Tristan Garcia / accélérer ou infléchir le progrès ?(texte 26)

Choix et enjeux d’un temps de confinement

« Le confinement, puis le déconfinement sont bien sûr des mesures extraordinaires. Néanmoins, encore une fois, l’épidémie n’est pas tout à fait un « événement ». Car qu’entend-on par ce terme ? Pour Alain Badiou, par exemple, un événement est une coupure qui fend l’être, un surgissement imprévisible qui bouleverse l’ordre des choses – c’est comme une version laïcisée du miracle. Dans un sens plus commun, un événement est ce qui rompt une continuité, et qui ne dure pas. Que l’on prenne l’acception philosophique ou courante, on voit bien que cela ne cadre pas. Déjà, l’épidémie s’inscrit dans une durée, pendant laquelle la vie entière du pays ne s’arrête pas complètement. Ensuite, l’épidémie de Covid-19 n’est pas un phénomène inédit, dans la mesure où le monde a déjà connu des pandémies et en connaîtra d’autres. Nous sommes renvoyés à une conception cyclique du temps, à l’idée d’une répétition plutôt qu’à celle d’une nouveauté radicale. Nous sommes renvoyés au passé que nous avions cru dépassé, à la peste, à la grippe espagnole, plutôt qu’à un événement nouveau. Nous avons plutôt l’impression de renouer avec la vie de nos lointains ancêtres, avec leurs peurs, que de faire une expérience inédite du futur. Un événement c’est une rupture, une discontinuité porteuse d’avenir. Or, en ce moment, nous sommes tous rivés à des courbes continues (la courbe du nombre de cas, de morts…). Suivre une courbe, c’est raisonner en termes de trajectoires globales, d’inflexions. Donc, pour moi, la question n’est pas : « Qu’est-ce qui va changer, commencer, avec le déconfinement ? », mais plutôt « Qu’est-ce qui va continuer, s’infléchir ou s’intensifier, sur quoi va être mis l’accent ? » Plus qu’une catastrophe qui amènerait à tout repenser, j’interprète l’épidémie comme une crise qui va accentuer des tendances déjà à l’œuvre, de manière latente ou manifeste. Ce n’est pas une rupture ; c’est un approfondissement, une accélération ou une inflexion. Et il faudra choisir ce que l’on veut infléchir, ce que l’on veut accélérer ». Tristan Garcia.  (l’extrait ci-dessus provient d’un entretien accordé par le philosophe Tristan Garcia au journaliste Martin Duru pour Philosophie Magazine l’intégralité de l’entretien  a été publié en ligne  le 17 avril 2020 par philomag.com )
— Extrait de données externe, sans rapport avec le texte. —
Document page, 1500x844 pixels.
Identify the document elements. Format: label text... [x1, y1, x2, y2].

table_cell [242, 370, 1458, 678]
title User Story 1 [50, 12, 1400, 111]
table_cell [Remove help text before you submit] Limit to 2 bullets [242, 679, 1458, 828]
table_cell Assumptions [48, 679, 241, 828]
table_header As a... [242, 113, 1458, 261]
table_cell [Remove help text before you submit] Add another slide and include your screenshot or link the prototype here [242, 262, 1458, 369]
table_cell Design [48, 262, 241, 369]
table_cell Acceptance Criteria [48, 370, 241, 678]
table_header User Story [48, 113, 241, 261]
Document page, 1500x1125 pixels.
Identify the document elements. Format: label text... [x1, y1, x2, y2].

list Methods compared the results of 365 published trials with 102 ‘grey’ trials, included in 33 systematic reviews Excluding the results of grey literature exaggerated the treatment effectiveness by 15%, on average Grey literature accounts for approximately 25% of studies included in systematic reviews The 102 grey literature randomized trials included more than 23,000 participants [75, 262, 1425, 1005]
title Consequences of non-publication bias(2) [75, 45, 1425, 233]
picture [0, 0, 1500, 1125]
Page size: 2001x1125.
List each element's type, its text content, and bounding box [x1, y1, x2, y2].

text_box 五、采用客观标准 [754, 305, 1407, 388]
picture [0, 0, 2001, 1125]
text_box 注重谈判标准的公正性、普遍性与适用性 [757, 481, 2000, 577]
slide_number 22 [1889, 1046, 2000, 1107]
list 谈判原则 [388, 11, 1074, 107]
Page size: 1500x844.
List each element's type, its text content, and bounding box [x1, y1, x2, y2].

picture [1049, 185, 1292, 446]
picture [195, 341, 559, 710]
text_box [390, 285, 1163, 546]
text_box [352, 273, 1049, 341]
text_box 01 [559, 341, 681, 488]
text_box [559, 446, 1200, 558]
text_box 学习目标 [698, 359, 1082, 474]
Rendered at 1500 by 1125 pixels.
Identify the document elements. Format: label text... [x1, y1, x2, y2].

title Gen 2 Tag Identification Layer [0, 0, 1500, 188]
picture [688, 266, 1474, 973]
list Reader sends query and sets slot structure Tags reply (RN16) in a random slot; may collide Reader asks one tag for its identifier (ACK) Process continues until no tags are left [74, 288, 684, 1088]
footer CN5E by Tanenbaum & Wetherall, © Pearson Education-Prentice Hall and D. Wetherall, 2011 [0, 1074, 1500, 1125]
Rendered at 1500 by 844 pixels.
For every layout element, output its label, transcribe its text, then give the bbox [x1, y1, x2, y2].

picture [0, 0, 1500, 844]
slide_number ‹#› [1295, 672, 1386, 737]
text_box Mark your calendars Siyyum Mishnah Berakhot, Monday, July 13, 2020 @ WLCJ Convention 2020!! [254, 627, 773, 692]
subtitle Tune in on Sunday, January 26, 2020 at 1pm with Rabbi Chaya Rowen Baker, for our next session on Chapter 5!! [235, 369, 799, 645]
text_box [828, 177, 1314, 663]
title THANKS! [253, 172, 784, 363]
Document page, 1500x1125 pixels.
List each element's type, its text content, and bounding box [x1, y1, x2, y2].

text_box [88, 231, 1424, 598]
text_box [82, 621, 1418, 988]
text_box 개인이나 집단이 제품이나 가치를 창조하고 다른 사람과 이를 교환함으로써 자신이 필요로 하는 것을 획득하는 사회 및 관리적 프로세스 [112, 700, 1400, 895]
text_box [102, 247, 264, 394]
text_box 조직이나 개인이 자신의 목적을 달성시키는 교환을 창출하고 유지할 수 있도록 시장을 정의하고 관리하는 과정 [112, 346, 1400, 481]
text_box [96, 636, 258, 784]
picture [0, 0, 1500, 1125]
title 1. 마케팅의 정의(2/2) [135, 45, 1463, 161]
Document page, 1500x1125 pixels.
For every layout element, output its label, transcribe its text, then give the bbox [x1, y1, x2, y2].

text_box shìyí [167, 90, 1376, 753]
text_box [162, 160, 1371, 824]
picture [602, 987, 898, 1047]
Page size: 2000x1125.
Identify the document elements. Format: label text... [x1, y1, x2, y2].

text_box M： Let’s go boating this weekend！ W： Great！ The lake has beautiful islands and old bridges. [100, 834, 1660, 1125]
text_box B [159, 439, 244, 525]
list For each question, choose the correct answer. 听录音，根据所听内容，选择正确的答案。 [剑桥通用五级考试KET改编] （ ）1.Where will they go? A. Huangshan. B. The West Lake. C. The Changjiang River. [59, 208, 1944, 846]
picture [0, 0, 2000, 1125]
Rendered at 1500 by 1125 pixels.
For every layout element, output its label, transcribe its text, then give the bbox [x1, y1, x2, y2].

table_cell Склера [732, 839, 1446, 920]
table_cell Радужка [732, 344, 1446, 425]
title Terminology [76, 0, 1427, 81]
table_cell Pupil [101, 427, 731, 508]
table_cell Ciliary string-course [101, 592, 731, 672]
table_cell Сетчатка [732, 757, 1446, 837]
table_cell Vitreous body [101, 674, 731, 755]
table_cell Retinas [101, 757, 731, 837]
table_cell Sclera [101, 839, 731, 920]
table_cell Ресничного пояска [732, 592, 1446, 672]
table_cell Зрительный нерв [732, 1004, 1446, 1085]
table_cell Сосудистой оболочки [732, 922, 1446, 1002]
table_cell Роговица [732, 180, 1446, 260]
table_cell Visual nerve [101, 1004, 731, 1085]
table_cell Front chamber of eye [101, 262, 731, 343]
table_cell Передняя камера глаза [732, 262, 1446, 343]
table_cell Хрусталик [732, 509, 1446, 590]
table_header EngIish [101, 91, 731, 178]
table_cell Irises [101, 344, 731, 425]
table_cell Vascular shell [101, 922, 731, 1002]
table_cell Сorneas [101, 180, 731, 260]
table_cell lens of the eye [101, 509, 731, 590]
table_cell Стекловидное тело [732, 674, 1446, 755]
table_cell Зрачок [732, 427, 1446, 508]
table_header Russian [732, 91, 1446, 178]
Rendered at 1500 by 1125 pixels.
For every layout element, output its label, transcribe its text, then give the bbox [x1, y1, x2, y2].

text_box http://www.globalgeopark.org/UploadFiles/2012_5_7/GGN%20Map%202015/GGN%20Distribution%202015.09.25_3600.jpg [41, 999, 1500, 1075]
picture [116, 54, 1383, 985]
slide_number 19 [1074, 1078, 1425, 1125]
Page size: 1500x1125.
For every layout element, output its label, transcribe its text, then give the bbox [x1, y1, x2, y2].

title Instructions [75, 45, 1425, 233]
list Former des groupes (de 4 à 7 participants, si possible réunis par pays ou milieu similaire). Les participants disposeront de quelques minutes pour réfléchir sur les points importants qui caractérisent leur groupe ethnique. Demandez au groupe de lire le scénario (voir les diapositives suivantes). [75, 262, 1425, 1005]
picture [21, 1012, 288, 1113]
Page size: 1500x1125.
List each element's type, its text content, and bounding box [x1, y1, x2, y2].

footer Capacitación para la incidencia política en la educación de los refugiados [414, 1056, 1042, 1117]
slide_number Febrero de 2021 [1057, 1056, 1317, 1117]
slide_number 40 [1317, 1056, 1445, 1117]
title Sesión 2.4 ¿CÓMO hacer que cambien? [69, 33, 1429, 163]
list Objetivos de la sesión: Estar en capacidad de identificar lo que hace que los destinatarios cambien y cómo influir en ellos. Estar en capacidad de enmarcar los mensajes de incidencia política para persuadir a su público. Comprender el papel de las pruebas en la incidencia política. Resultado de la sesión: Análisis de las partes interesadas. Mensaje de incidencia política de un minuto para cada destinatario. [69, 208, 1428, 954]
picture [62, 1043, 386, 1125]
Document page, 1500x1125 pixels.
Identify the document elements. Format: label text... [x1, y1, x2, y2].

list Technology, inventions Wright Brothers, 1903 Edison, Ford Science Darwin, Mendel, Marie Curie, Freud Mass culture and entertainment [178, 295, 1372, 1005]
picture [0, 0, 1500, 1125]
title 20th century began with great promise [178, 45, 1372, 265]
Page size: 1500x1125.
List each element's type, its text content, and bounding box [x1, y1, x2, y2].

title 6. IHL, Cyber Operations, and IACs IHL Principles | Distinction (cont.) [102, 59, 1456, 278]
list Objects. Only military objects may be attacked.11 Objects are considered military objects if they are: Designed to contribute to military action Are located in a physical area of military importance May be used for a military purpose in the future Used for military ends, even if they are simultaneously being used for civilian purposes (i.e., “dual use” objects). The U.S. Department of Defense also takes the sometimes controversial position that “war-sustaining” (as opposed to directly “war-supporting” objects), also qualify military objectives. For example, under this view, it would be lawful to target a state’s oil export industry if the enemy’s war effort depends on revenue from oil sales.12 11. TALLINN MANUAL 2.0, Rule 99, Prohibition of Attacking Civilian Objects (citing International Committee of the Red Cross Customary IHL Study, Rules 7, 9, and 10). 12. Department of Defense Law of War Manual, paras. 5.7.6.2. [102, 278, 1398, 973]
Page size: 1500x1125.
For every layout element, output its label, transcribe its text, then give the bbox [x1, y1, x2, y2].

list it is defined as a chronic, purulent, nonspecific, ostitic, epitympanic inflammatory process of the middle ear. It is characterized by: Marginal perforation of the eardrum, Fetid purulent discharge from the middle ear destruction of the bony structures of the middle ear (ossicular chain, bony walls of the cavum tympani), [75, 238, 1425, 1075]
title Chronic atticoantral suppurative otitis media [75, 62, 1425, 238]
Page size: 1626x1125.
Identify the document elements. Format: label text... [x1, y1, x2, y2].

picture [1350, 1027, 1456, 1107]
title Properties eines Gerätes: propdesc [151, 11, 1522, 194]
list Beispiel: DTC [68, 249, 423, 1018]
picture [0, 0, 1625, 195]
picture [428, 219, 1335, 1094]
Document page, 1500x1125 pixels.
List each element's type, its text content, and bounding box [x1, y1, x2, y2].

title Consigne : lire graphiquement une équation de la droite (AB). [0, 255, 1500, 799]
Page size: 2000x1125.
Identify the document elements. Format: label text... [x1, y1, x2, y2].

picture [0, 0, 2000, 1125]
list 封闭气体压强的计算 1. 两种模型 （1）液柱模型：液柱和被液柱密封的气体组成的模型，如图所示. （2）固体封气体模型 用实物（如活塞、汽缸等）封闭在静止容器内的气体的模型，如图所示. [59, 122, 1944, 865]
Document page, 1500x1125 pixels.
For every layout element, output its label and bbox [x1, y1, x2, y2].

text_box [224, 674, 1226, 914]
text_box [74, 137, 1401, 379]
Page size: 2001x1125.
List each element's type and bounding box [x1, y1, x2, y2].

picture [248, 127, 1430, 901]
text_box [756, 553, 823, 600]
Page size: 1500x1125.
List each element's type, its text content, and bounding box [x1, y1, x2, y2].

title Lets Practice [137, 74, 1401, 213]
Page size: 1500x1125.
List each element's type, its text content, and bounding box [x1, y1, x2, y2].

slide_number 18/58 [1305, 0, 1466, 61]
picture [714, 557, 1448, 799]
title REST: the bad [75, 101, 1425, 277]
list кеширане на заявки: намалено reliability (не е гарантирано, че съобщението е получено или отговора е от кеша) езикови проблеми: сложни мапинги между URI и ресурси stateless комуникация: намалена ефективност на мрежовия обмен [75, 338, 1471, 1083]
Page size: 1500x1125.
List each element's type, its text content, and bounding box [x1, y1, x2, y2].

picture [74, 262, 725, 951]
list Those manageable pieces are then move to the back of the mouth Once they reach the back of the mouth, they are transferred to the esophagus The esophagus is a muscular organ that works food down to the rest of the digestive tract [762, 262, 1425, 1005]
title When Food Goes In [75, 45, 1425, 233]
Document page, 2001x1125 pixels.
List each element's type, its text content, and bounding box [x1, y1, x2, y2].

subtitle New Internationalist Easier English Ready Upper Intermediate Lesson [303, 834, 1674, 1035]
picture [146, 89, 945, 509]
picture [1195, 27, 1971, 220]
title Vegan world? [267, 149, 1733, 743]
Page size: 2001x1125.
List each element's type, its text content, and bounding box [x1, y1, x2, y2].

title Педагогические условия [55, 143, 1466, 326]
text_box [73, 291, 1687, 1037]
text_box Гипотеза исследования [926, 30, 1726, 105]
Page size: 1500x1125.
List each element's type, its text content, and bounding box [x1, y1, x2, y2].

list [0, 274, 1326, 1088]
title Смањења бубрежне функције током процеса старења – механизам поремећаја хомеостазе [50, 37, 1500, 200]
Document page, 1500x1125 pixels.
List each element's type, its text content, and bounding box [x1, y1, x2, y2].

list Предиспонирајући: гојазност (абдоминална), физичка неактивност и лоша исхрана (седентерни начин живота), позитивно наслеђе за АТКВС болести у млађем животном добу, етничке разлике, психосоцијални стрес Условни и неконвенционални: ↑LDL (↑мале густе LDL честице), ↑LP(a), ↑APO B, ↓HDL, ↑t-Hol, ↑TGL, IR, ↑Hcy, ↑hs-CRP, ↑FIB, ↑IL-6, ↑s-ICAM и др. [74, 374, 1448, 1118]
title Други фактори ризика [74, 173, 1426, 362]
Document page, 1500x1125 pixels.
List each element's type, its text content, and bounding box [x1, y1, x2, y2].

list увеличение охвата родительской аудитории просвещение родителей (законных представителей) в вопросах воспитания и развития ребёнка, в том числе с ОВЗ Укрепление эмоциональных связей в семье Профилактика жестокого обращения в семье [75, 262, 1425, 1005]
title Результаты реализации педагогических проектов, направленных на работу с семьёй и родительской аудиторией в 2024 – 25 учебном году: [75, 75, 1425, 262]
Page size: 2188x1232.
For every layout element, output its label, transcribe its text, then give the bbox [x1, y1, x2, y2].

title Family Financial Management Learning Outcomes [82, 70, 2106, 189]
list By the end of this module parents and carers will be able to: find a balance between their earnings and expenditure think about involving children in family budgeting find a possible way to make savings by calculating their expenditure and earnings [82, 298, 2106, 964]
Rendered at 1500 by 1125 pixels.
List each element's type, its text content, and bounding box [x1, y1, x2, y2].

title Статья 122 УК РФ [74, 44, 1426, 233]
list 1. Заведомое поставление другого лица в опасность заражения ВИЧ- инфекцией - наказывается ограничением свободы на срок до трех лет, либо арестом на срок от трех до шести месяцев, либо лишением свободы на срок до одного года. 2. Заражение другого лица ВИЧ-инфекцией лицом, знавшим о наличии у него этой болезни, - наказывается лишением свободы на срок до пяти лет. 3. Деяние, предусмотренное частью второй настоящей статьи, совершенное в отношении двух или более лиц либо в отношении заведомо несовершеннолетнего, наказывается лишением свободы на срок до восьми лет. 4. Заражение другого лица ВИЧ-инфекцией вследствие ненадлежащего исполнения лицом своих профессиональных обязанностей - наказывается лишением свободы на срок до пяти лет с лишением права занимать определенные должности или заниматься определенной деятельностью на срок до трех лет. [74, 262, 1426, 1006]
L’auteur : Romancier et philosophe, maître de conférences à l’université Jean-Moulin-Lyon-3, Tristan Garcia a publié : Forme et objet. Un traité des choses, (“MétaphysiqueS”, PUF, 2011 ; réédité en 2020 dans la collection “Quadrige”) ; Nous, (Grasset, 2016 ; Le Livre de poche, 2018) ;  Ce qui commence et ce qui finit. Kaléidoscope II, (Léo Scheer, 2020).